Странно, непривычно для глаза выглядело мирное соседство на стоянке голубовато-зеленого ЯКа и темного, словно бы тронутого болотной ряской, с акульим зобом «мессера», дважды подрезавшего Комлеву крылья. Обычные, сто крат повторенные приготовления к вылету Потокина, окруженного свитой помощников, и Аликина с механиком вызывали повышенный интерес. «Приготовление одиночек», — дал себе отчет в происходящем Комлев с удивлением, как если бы все это он видел впервые. «В бой истребитель уходит один, жизнь и смерть свою решает — один.

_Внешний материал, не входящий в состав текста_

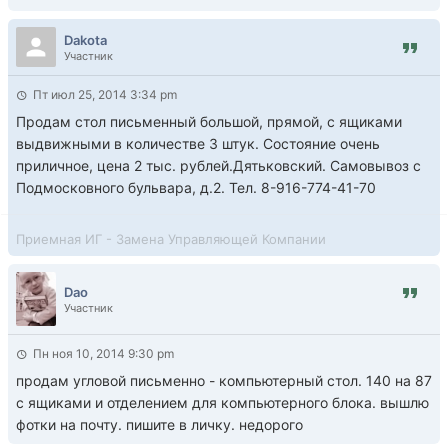
Dakota
Участник
Пт июл 25, 2014 3:34 pm
Продам стол письменный большой, прямой, с ящиками
выдвижными в количестве 3 штук. Состояние очень
приличное, цена 2 тыс. рублей.Дятьковский. Самовывоз с
Подмосковного бульвара, д.2. Тел. 8-916-774-41-70
Приемная ИГ - Замена Управляющей Компании
Dao
Участник
Пн ноя 10, 2014 9:30 pm
продам угловой письменно - компьютерный стол. 140 на 87
с ящиками и отделением для компьютерного блока. вышлю
фотки на почту. пишите в личку. недорого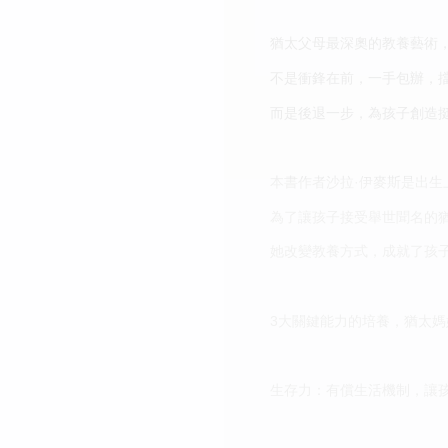
猶太父母最深奧的教養藝術
不是衝鋒在前，一手包辦，
而是後退一步，為孩子創造
本書作者沙拉·伊麥斯是出
為了讓孩子接受舉世聞名的
她改變教養方式，成就了孩
3大關鍵能力的培養，猶太媽
生存力：有償生活機制，讓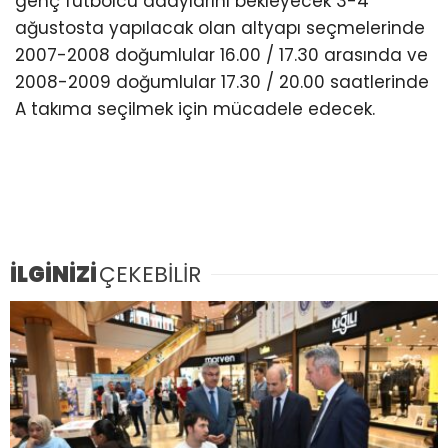
genç futbolcu adaylarını bekleyecek 3-4
ağustosta yapılacak olan altyapı seçmelerinde
2007-2008 doğumlular 16.00 / 17.30 arasında ve
2008-2009 doğumlular 17.30 / 20.00 saatlerinde
A takıma seçilmek için mücadele edecek.
İLGİNİZİ
ÇEKEBİLİR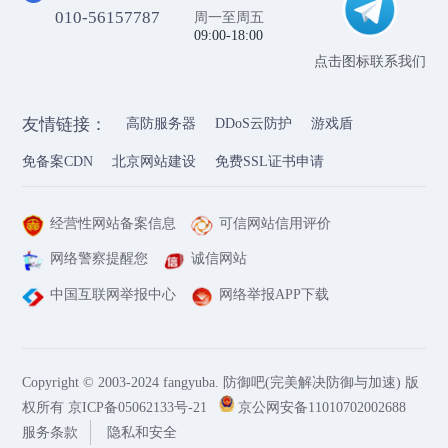
010-56157787
周一至周五
09:00-18:00
点击图标联系我们
友情链接：
高防服务器
DDoS云防护
游戏盾
免备案CDN
北京网站建设
免费SSL证书申请
经营性网站备案信息
可信网站信用评价
网络警察提醒您
诚信网站
中国互联网举报中心
网络举报APP下载
Copyright © 2003-2024 fangyuba. 防御吧(完美解决防御与加速) 版
权所有
京ICP备05062133号-21
京公网安备11010702002688
服务条款
隐私和安全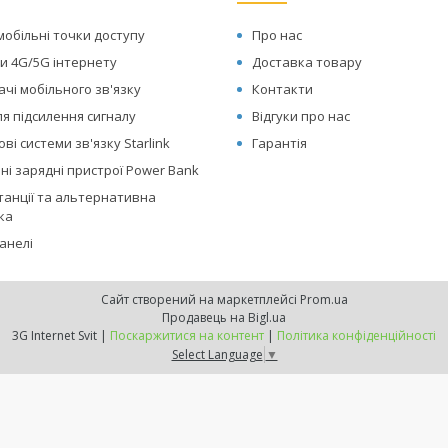
мобільні точки доступу
Про нас
и 4G/5G інтернету
Доставка товару
чі мобільного зв'язку
Контакти
я підсилення сигналу
Відгуки про нас
ві системи зв'язку Starlink
Гарантія
і зарядні пристрої Power Bank
танції та альтернативна
ка
анелі
Сайт створений на маркетплейсі
Prom.ua
Продавець на Bigl.ua
3G Internet Svit |
Поскаржитися на контент
|
Політика конфіденційності
Select Language
▼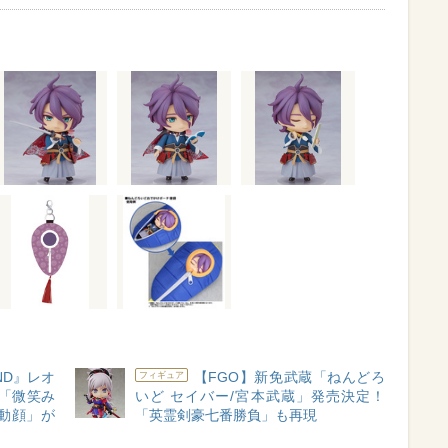
ND』レオ
【FGO】新免武蔵「ねんどろ
フィギュア
！「微笑み
いど セイバー/宮本武蔵」発売決定！
動顔」が
「英霊剣豪七番勝負」も再現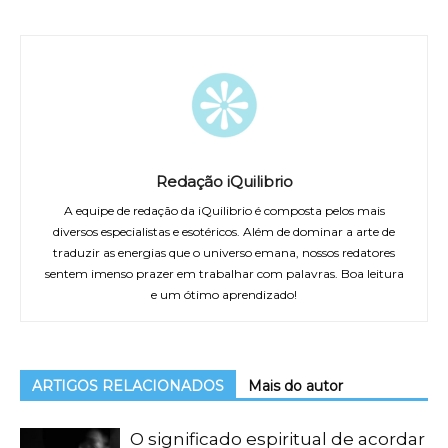
Redação iQuilibrio
A equipe de redação da iQuilibrio é composta pelos mais
diversos especialistas e esotéricos. Além de dominar a arte de
traduzir as energias que o universo emana, nossos redatores
sentem imenso prazer em trabalhar com palavras. Boa leitura
e um ótimo aprendizado!
ARTIGOS RELACIONADOS
Mais do autor
O significado espiritual de acordar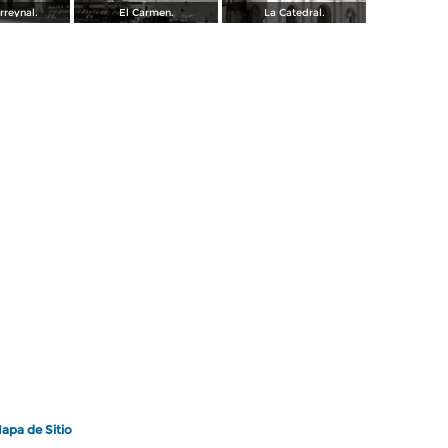
rreynal.
El Carmen.
La Catedral.
apa de Sitio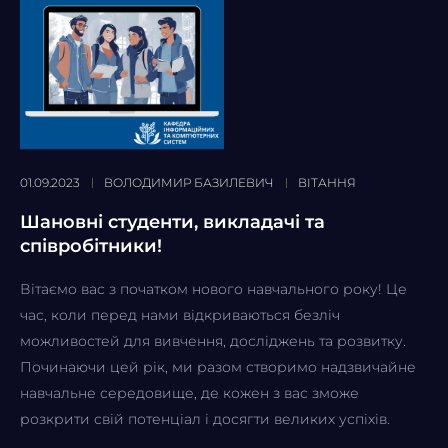
01.09.2023
ВОЛОДИМИР БАЗИЛЕВИЧ
ВІТАННЯ
Шановні студенти, викладачі та
співробітники!
Вітаємо вас з початком нового навчального року! Це
час, коли перед нами відкриваються безліч
можливостей для вивчення, досліджень та розвитку.
Починаючи цей рік, ми разом створимо надзвичайне
навчальне середовище, де кожен з вас зможе
розкрити свій потенціал і досягти великих успіхів.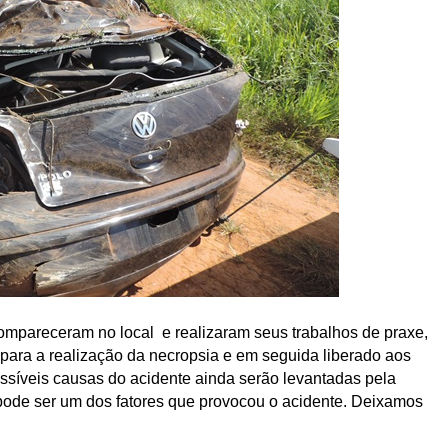
compareceram no local  e realizaram seus trabalhos de praxe, 
para a realização da necropsia e em seguida liberado aos 
ossíveis causas do acidente ainda serão levantadas pela 
pode ser um dos fatores que provocou o acidente. Deixamos 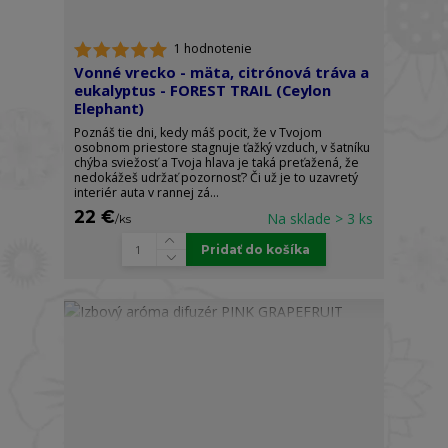
1 hodnotenie
Vonné vrecko - mäta, citrónová tráva a
eukalyptus - FOREST TRAIL (Ceylon
Elephant)
Poznáš tie dni, kedy máš pocit, že v Tvojom
osobnom priestore stagnuje ťažký vzduch, v šatníku
chýba sviežosť a Tvoja hlava je taká preťažená, že
nedokážeš udržať pozornosť? Či už je to uzavretý
interiér auta v rannej zá...
22 €
Na sklade > 3 ks
/
ks
Pridať do košíka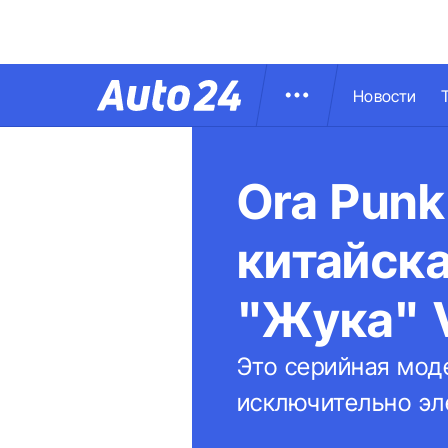
Новости
Ora Punk
китайска
"Жука" 
Это серийная моде
исключительно эл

Никого рядом…» На четвертом месяце войны Комлев лучше, чем когда-либо прежде, осознавал собственные возможности — сказывалось пережитое в боях и на «девятке»: только сейчас он понял, почему однажды в разговоре с Урпаловым — это было еще в Крыму — так решительно высказался против ИЛа: дело тут не в ИЛе, а в том, что штурмовик ИЛ-2 — одноместный самолет. Одноместный, с хвоста не защищенный… гуляет, правда, крылатая молва, свидетель духа, будто Иван и здесь смекнул, нашелся, пристроил за спиной, в грузовом отсеке, какой-то шест, какую-то дубину, она издалека торчит, покачивается, как огнестрельный ствол, отпугивая «мессеров»… В Комлеве все восставало против одиночества. Он страдал от него на земле, страшился его в воздухе и впервые испытывал признательность военкому, чьей милостью стал командиром экипажа бомбардировщика, где есть рядом и штурман, и стрелок-радист…
Первым, сноровисто, ни на что не отвлекаясь, вырулил Петр Аликин, он же первым пошел на взлет.
Потокин не так был устремлен на вылет, его отвлекали командирские заботы. Прежде чем закрыться в кабине «фонарем», он привстал, вопросительно поднял руку, проверяя, готовы ли экипажи, выделенные на земле для прикрытия «боя».
Экипажи свою готовность подтвердили.
Летчики редко наблюдают воздушные бои со стороны, но если уж такой случай представится — не оторвать и лучших болельщиков не найти.
Симпатии зрителей были, естественно, на стороне слабейшего.
ЯК на какие-то секунды исчез за солнцем — его тотчас поддержали:
— Сейчас Петя запутает «худого»…
Петр поначалу осторожничал, потом в его боязливо-дерзких заходах вспыхнул азарт, верх взяла напористость, пожалуй, прямолинейная, бесшабашная, но и неукротимая. Чем дольше держался лейтенант, ускользая от «мессера», тем заметней воодушевлялись сторонники Петра, и комментарий к «бою» расширялся:
— Теперь пойти на «сто девятом» к немцам в тыл, на свободную охоту!..
— Срубят!..
Опытность командира дивизии как воздушного бойца, его превосходство над Аликиным принимались за должное, но призыв к выучке, к находчивости получал в действиях Потокина по ходу «боя» такую наглядность, что трудно было оставаться безучастным.
— Вираж — королевский. Всем виражам вираж.
— Раз — и в хвосте! Плевое дело, правда?
— Медведь, Аликин, медведь!..
— Идея!.. Потокин затешется в строй «юнкерсов»! Они подумают, что свой, подпустят, он и пойдет их валить. Уж он на них отоспится!
Трудно сказать, как обошлись бы немецкие бомбардировщики с Потокиным, подпустили бы они его или нет, но что летчики истребительного полка за жаркой учебно-показательной схваткой проглядели появление заместителя командующего — было фактом.
Подъехав сзади и не выдавая себя, генерал Хрюкин наблюдал за «боем».
— Дает дрозда товарищ подполковник! — слышал он справа.
— С нашим атаманом не приходится тужить… — раздавалось слева.
— Нет, не приходится!..
— Послать «мессера» с Потокиным на свободную охоту, а в прикрытие дать звено Аликина! Чтобы Аликин его и прикрыл!
— Будет работать на разведку! — положил Хрюкин конец спорам относительно использования трофея.
Дежурный, проморгавший генерала, растерянно тянулся перед ним.
Хрюкин дежурного не замечал.
Мастерство, с таким блеском проявленное командиром дивизии по ходу эксперимента, его личный триумф как летчика вызывали у Хрюкина тайную зависть. Генерал это чувствовал, не мог себя пересилить и раздражался.